Scaffold a pgvector Schema & HNSW Index

Turn 'I need vectors in Postgres' into a correct, migration-managed schema. This command scaffolds a pgvector table, the right vector dimension and distance operator class, an HNSW index, and a filtered similarity query — using the project's existing migration tool, not hand-run DDL.

Scope

Treat $ARGUMENTS as the corpus to store: a table/collection name, the embedding dimensions (and ideally the embedding model, so the distance metric is correct), and any metadata fields you'll filter on. If the dimensions or model aren't given, ask — guessing the vector size is the one thing you cannot paper over later.

Goal: produce a migration-managed pgvector schema and index that's correct on the first apply — right dimension, right operator class, indexed filter columns — not ad-hoc CREATE TABLE run by hand.

NOTE

This scaffolds the schema; it does not embed your data. Embedding and ingestion are a separate step (see pgvector and the vector-search-engineer).

Step 1 — Detect the project's conventions

Before writing any SQL, find how this project manages schema: look for a migrations directory and tool (e.g. Prisma, Drizzle, Alembic, Flyway, golang-migrate, Rails, Knex) and match its file naming and format. Confirm Postgres is the database and check whether vector is already enabled. Never hand-write DDL out of band when a migration tool owns the schema — generate a migration in the project's format.

Step 2 — Enable the extension

Add CREATE EXTENSION IF NOT EXISTS vector; as the first step of the migration (or confirm it's already enabled, including on the managed provider if there is one — most require enabling it explicitly).
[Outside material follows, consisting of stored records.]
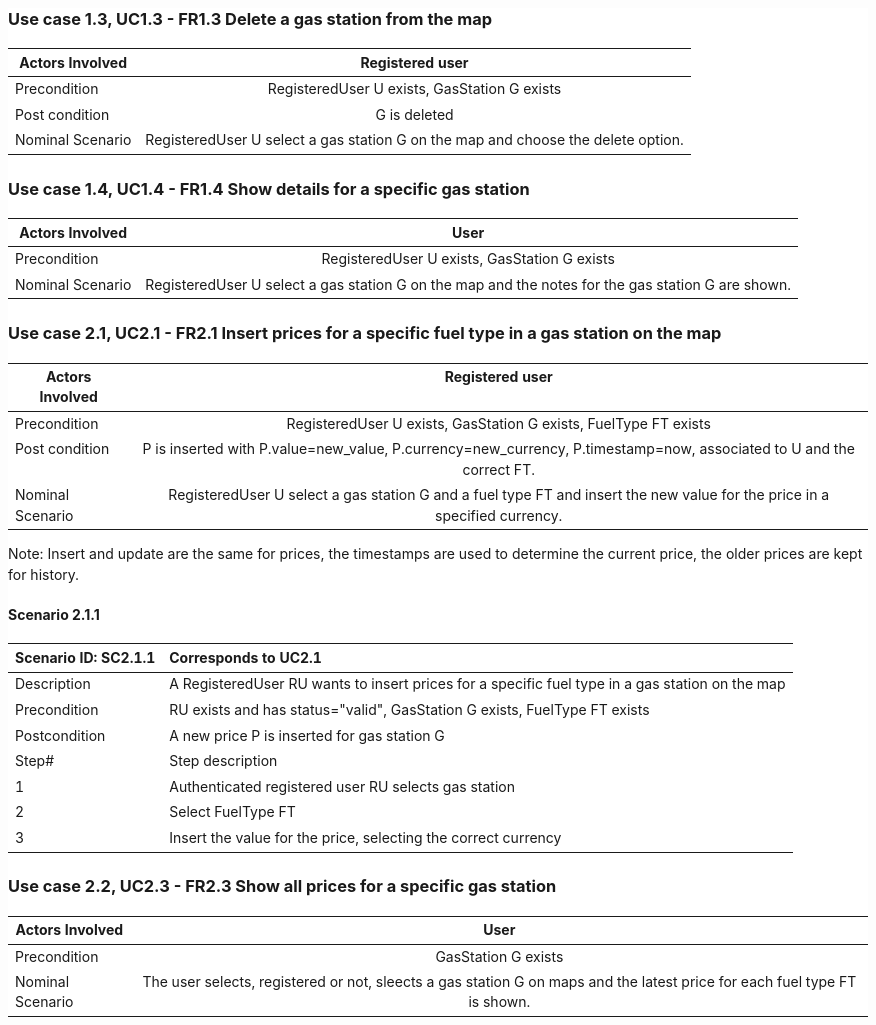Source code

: ### Use case 1.3, UC1.3 - FR1.3 Delete a gas station from the map
| Actors Involved        | Registered user |
| ------------- |:-------------:| 
| Precondition  | RegisteredUser U exists, GasStation G exists |  
| Post condition | G is deleted |
| Nominal Scenario | RegisteredUser U select a gas station G on the map and choose the delete option. | 
### Use case 1.4, UC1.4 - FR1.4 Show details for a specific gas station
| Actors Involved        | User |
| ------------- |:-------------:| 
| Precondition  | RegisteredUser U exists, GasStation G exists |  
| Nominal Scenario | RegisteredUser U select a gas station G on the map and the notes for the gas station G are shown. |
### Use case 2.1, UC2.1 - FR2.1 Insert prices for a specific fuel type in a gas station on the map
| Actors Involved        | Registered user |
| ------------- |:-------------:| 
| Precondition  | RegisteredUser U exists, GasStation G exists, FuelType FT exists |  
| Post condition | P is inserted with P.value=new\_value, P.currency=new\_currency, P.timestamp=now, associated to U and the correct FT. |
| Nominal Scenario | RegisteredUser U select a gas station G and a fuel type FT and insert the new value for the price in a specified currency. |
Note: Insert and update are the same for prices, the timestamps are used to determine the current price, the older prices are kept for history.

#### Scenario 2.1.1

| Scenario ID: SC2.1.1 | Corresponds to UC2.1  |
| ------------- |:-------------| 
| Description | A RegisteredUser RU wants to insert prices for a specific fuel type in a gas station on the map |
|Precondition | RU exists and has status="valid", GasStation G exists, FuelType FT exists |
|Postcondition |  A new price P is inserted for gas station G |
| Step#        | Step description  |
|  1     | Authenticated registered user RU selects gas station |  
|  2     | Select FuelType FT |
|  3     | Insert the value for the price, selecting the correct currency |

### Use case 2.2, UC2.3 - FR2.3 Show all prices for a specific gas station
| Actors Involved        | User |
| ------------- |:-------------:| 
| Precondition  | GasStation G exists |  
| Nominal Scenario | The user selects, registered or not, sleects a gas station G on maps and the latest price for each fuel type FT is shown. |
Step 3 — Define the table and vector column

Create the table (or alter an existing one) with a vector(N) column where N is the embedding model's exact output dimension. Include the content/reference columns and the metadata columns you'll filter on. State the dimension and model in a comment so the next person knows what produced these vectors.

Step 4 — Choose the operator class to match the metric

Pick the index operator class to match the embedding model's distance metric — vector_cosine_ops for cosine (most common), vector_l2_ops for Euclidean, vector_ip_ops for inner product. A mismatch here silently degrades recall, so state the assumption explicitly.

Step 5 — Create the HNSW index (and filter indexes)

Add an HNSW index on the vector column with the chosen operator class, and B-tree indexes on the metadata columns you filter on so filtered search doesn't fall back to a scan. Leave HNSW m / ef_construction at sensible defaults but note that they're tunable — point to the Embedding Index Tuner for fitting them to a recall target.

Step 6 — Emit a sample query and the apply command

Provide a parameterized nearest-neighbour query with a metadata WHERE clause and an ORDER BY embedding <=> $1 LIMIT 20 (over-retrieve, then rerank), and tell the user the exact command to apply the migration with their project's migration tool. Remind them that building the index on a large existing table should use CREATE INDEX CONCURRENTLY to avoid locking writes.

WARNING

Get the dimension and operator class right before any data is loaded. Changing the vector dimension later means re-creating the column and re-embedding the whole corpus; changing the metric means re-building the index. Both are far cheaper to decide now than to migrate later.